Take Data Governance, for example. To the business, it can just look like overhead. That’s when I turn it into practical cases: how it improves reporting, accelerates processes, and raises data quality.

I bring in key stakeholders and build internal support, so it’s no longer ‘just an IT project’, but a company-wide goal.

My philosophy is simple: don’t tell people what to do – create the space where the team can find the best solutions on their own.

A great example is artificial intelligence implementation. We’re moving fast in this direction, and I’m doing everything I can to support that pace: getting the right licences, subscriptions, negotiating with vendors like Oracle to give us the environments we need. All of it to make sure we’re ahead of the curve. And I genuinely believe we’re leading the way in AI adoption in iGaming right now, and I want to keep it that way.

So when the team makes a request, I do everything I can to make it happen quickly.

That’s my leadership style: I create the kind of environment where top engineers want to work because they have the freedom, tools, support, and trust to do their best work.

What does innovation actually mean to you when it comes to working with your development teams?

Everything is cyclical. Take artificial intelligence.

In the 1980s, we saw real breakthroughs, but interest faded. In the 1990s, there was hardly any progress – we simply didn’t have the computing power.

Back then, AI was trendy, but it wasn’t practical.

Only now, with the rise of modern GPUs, transformers, LLMs, and neural networks like ChatGPT, has the topic become truly relevant again.

We’ve finally reached the computing level where these models actually work and that’s triggered a new wave of innovation.

So, what does innovation mean to me? It’s not about chasing what’s new for the sake of it.

It’s about using the right technology at the right time – at the right context – guided by trends and real-world needs.

If you see other teams accelerating thanks to AI-powered coding and automation, you can’t just ignore it. Because you might still be delivering quality but it’ll take you ten times longer. And your product won’t make it to market in time. You’ll get left behind.

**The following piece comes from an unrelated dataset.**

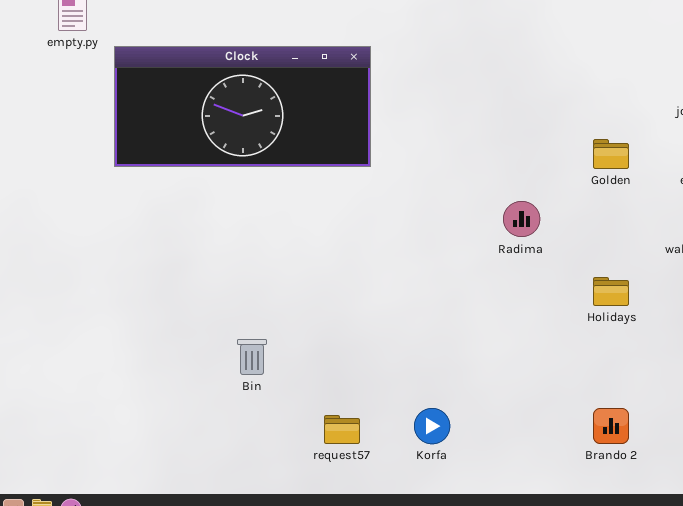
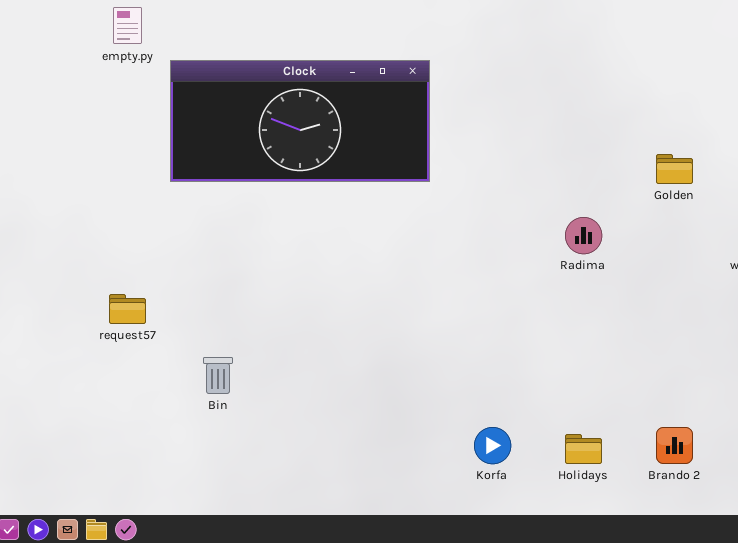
Holidays: [593,277,629,306] -> [565,434,602,464], moved
Bin: [237,339,267,375] -> [203,357,233,394], moved
request57: [324,415,360,444] -> [109,294,146,324], moved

Our job is to stay ahead of the curve.

That’s why we use a Tech Radar – a practical tool where we track technologies across different stages: what we’re curious about, what we’re testing (PoCs), what we’re rolling out, and what we’ve decided to reject. It’s a living process that helps the team stay clear on what to use now and what to park for later.

To me, innovation is about being open to the new – staying aware of trends, thinking them through, and integrating them into workflows.

It’s about not getting stuck in how things ‘used to be done’, but constantly rethinking how to work faster and better.